2 warnings signs that a CEO isn’t doing a good job

Fsp Invest, 06 Oct. 2013

Tags: ceo, warnings signs, long-term view, signs of a poor ceo,

Many CEOs aren't good at their jobs. This might sound crazy. These people appear on magazine covers and television. They earn millions of rands. They drive expensive cars and live in beautiful houses. They have to be great at running a business. Right? Wrong. Read on to uncover two things that could signal a ‘bad’ CEO is at the helm…

Great CEOs are no more common than great soccer players, Paul Mampilly in Daily Wealth explains…

Think about it: Out of the thousands of people who attempt to play professional soccer, a tiny percentage of them make it to the big league. And a tiny percentage of those people become soccer pin ups. The rest are average or below-average players.

The same thing goes for corporate South Africa… even people managing billion-rand companies.

Many CEOs will lose the shareholders' money… because they simply focus on the wrong things.

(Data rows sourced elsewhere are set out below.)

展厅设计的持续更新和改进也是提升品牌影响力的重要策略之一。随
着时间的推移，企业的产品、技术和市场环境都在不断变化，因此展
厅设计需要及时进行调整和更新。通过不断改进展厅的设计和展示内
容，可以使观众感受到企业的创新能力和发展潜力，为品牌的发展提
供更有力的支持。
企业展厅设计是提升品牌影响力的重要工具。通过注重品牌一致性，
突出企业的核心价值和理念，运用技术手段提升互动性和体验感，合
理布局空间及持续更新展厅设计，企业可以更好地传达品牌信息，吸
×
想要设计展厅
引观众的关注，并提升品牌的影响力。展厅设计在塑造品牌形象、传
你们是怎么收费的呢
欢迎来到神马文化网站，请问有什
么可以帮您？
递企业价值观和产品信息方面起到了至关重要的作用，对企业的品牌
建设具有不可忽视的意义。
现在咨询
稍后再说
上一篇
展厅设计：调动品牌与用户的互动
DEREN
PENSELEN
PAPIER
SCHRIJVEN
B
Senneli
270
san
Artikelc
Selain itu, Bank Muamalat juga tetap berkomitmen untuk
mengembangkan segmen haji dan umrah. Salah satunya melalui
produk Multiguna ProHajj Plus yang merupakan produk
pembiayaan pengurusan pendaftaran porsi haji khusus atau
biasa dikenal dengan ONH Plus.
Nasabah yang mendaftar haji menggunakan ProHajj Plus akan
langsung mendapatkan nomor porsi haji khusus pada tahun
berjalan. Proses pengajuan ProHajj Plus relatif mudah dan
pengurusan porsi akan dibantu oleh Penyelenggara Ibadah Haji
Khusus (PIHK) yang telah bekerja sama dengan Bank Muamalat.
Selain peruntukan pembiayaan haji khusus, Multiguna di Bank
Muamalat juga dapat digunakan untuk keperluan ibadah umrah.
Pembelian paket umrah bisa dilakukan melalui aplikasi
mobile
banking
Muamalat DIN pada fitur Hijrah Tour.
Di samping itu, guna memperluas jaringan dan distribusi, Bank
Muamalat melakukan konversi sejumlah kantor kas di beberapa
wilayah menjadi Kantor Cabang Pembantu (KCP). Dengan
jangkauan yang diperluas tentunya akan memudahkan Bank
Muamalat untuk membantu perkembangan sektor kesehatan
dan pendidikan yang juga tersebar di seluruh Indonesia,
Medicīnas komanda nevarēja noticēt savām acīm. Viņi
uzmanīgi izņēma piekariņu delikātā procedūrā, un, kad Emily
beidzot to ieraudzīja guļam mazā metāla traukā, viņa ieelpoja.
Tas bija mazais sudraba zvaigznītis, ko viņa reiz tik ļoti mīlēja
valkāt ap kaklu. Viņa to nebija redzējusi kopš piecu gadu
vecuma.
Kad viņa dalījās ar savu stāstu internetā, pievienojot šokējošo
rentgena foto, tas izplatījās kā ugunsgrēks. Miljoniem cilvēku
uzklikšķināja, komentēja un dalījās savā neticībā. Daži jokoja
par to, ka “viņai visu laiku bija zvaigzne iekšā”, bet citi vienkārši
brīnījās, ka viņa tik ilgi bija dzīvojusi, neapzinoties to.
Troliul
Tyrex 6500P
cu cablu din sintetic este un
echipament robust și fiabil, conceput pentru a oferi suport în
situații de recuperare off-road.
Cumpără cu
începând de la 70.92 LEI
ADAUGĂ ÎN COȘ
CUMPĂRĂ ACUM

Here are two things you need to look out for in the companies of shares you own…

One thing you want to watch out for is CEOs who complain about their share price. And they will always complain that it is too low.

You want the CEO to have a long-term view for the company

If the CEO of your company is spending all his time trying to juice up the share price, that's not good for you. He's not focusing on building shareholder value for the long-term. He's worried about what the stock market says about his share price instead of the state of the business.

If the CEO focuses only on the short-term movements of his share price, perhaps he's trying to cash out of his share options… Or maybe he's trying to hit a short-term share price target that’s in his employment contract.

But while that's good for him, it's going to be bad for the company. Short-term decision-making is usually harmful to long-term returns. Ultimately, it will send the share price lower.

Another thing to look out for is the CEO who can't answer a question with plain language.

For example, when a company misses a sales target, a CEO should be able to explain this miss in a simple, understandable way to you.

If you start to hear a bunch of gobbledygook and technical jargon, you should immediately worry. Why? Because this can be a sign of a CEO that doesn’t understand their business very well.

Or just as bad, the company has bad information systems. In other words, no one really understands what is going on. You don't want to own the share of a company whose CEO is making decisions based on bad information.

So there you have it, two things that could signal a ‘bad’ CEO is at the helm.